Às nove horas
Nove horas. Arthur acabava de ser enterrado em nosso porão, como ele havia pedido poucos minutos antes de partir.
Era uma tarde comum de novembro, eu estava sozinha em casa, havia chegado há pouco do trabalho e resolvi me distrair vendo TV.
Naquele dia, estava bastante despreocupada e nada de diferente tinha acontecido. Assistindo a um programa sem graça, acabei adormecendo no sofá. Fui acordada pelo toque do telefone. Ao retirar o fone do gancho, senti uma estranha brisa gélida entrar pela janela da sala e, ao aproximar o fone do ouvido, tudo o que ouvi foram sussurros incompreensíveis e de repente, um grito que me fez deixar o telefone cair no chão.
Fiquei alguns segundos perplexa, mas logo me recompus, envergonhando-me por ser tão medrosa. Coloquei o telefone em seu devido lugar e subi.
Já no andar de cima, fui tomar banho e ouvi o telefone tocar novamente, dessa vez não atendi. Apenas fiquei escutando aquele som agudo e insistente ecoar pela casa.
Ao sair do banho, senti mais uma vez aquela brisa estranhamente fria me envolver, que desta vez veio de nem sei onde.
Fui me vestir. Logo após, olhei no relógio, eram 19hrs43ms. Ainda estava cedo para dormir de novo, então desci, fui para a cozinha, sem muita fome, e só tomei um copo de leite. Ouvi o telefone tocar pela milésima vez. Percebendo que não iriam desistir de ligar, atendi.
Mais sussurros e um grito mais aterrorizante ainda. Dessa vez, simplesmente pus o fone no gancho e tornei a subir.
Fui ao banheiro, escovei os dentes e me olhei no espelho, como de costume, e pensei ter visto algo atrás de mim. Virei-me, não vi nada, passei uma água no rosto e me dirigi ao quarto. Logo após sair do banheiro ouvi um barulho forte vindo debaixo. Desci as escadas enquanto o barulho continuava e percebi que vinha do porão. Uma lembrança terrível subitamente me veio à mente: Arthur no caixão.
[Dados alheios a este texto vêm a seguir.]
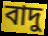
বাদু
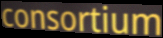
consortium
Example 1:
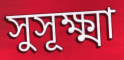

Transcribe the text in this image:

সুসূক্ষ্মা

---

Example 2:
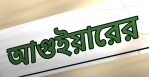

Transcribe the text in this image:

আগুইয়ারের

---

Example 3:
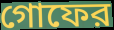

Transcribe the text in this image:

গোফের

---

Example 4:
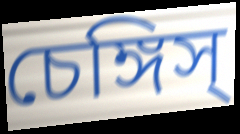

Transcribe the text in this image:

চেঙ্গিস্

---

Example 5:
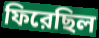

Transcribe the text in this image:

ফিরেছিল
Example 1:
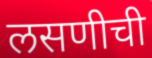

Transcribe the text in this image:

लसणीची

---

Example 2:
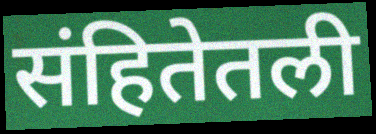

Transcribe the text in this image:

संहितेतली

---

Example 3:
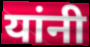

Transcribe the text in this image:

यांनी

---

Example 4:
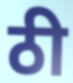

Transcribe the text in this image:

ठी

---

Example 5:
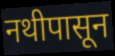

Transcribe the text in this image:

नथीपासून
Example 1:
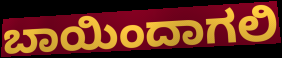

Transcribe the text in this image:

ಬಾಯಿಂದಾಗಲಿ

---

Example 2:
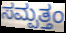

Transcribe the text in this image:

ಸಮ್ಪತ್ತಂ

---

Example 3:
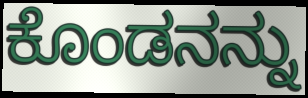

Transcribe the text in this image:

ಕೊಂಡನನ್ನು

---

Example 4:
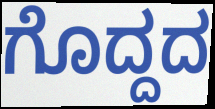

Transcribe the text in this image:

ಗೊದ್ದದ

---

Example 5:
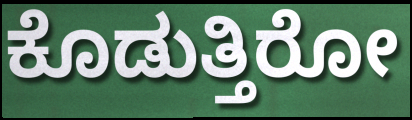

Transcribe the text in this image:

ಕೊಡುತ್ತಿರೋ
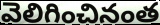
వెలిగించినంత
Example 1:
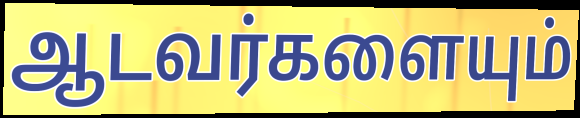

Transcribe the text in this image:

ஆடவர்களையும்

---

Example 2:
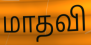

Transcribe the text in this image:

மாதவி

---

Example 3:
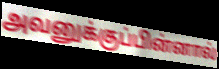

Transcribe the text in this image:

அவனுக்குப்பின்னால்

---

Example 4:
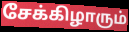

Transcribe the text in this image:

சேக்கிழாரும்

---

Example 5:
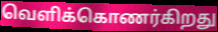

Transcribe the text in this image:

வெளிக்கொணர்கிறது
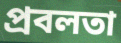
প্রবলতা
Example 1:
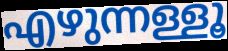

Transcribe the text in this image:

എഴുന്നള്ളൂ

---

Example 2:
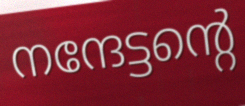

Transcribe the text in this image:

നന്ദേട്ടന്റെ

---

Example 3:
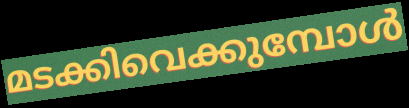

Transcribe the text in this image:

Desesperada, em poucos segundos já estava em meu quarto. Por algum motivo, fechei a janela, tranquei a porta, me deitei e cobri-me dos pés a cabeça. O barulho ficou cada vez mais alto até que se cessou e senti o som gritante do silêncio me engolir. Tive a imprensão de ouvir meu nome sendo chamado por uma voz conhecida mas, que não ouvia há um tempo.Tirei o cobertor de cima de mim e fiquei a olhar para os lados, tentando entender o que estava se passando em um lugar que sempre foi muito calmo e tranquilo. Jurei a mim mesma que o acontecido não passara de um pesadelo, mesmo vendo que ainda eram 20hrs55ms e não teria dado tempo de já ter adormecido. Tentei dormir. Em vão. Logo ouvi passos que pareciam vir da escada; senti o medo se apossar de todo o meu ser. Então, quis
provar a mim mesma que não era nada demais. Desci, fui até o porão, mas há alguns metros de lá, parei assombrada ao ver que a porta estava partida em muitos pedaços. Saí correndo como uma louca pelos cômodos da minha casa, procurando o que não iria encontrar nunca mais: paz.
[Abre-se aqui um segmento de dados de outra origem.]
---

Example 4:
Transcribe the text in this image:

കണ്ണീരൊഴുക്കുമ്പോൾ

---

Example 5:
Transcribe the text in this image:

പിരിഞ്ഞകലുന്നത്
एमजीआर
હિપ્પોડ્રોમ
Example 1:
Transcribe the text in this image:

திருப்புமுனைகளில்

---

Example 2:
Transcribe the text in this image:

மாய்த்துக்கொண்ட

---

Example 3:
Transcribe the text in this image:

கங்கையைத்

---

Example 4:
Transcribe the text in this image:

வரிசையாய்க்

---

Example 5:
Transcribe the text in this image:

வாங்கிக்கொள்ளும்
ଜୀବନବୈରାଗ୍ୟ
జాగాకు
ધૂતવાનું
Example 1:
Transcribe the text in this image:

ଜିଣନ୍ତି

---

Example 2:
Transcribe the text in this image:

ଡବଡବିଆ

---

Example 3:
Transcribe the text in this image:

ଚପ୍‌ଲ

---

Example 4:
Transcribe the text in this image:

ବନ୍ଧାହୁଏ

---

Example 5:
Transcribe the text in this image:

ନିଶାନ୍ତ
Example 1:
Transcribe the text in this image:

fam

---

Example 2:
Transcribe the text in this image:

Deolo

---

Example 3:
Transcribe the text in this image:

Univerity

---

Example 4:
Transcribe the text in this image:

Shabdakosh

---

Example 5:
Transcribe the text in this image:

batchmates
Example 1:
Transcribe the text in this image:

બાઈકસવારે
Nove horas. Ouvi a porta do meu quarto se abrir cuidadosamente. Não tive coragem de ver o que era. Adormeci na sala-de-estar.
Ao abrir os olhos, nova surpresa, a meu lado se encontrava um bilhete escrito à mão com letras vermelhas que dizia:
“Minha amada, lhe telefonei e você me ignorou. Fui até seu quarto e não te encontrei. Te procurei em cada canto da nossa casa até lhe encontrar aqui, adormecida. Não quis te acordar. Mas agora quero que você vá a meu encontro. Estarei sentado a sua espera em meu túmulo, às nove horas da noite de amanhã.
Beijos, Arthur.”
Claro que nunca fui ao encontro de meu marido morto. Depois disso enlouqueci, tudo o que tenho para contar é essa história e só um nome faz parte de minhas memórias: Arthur.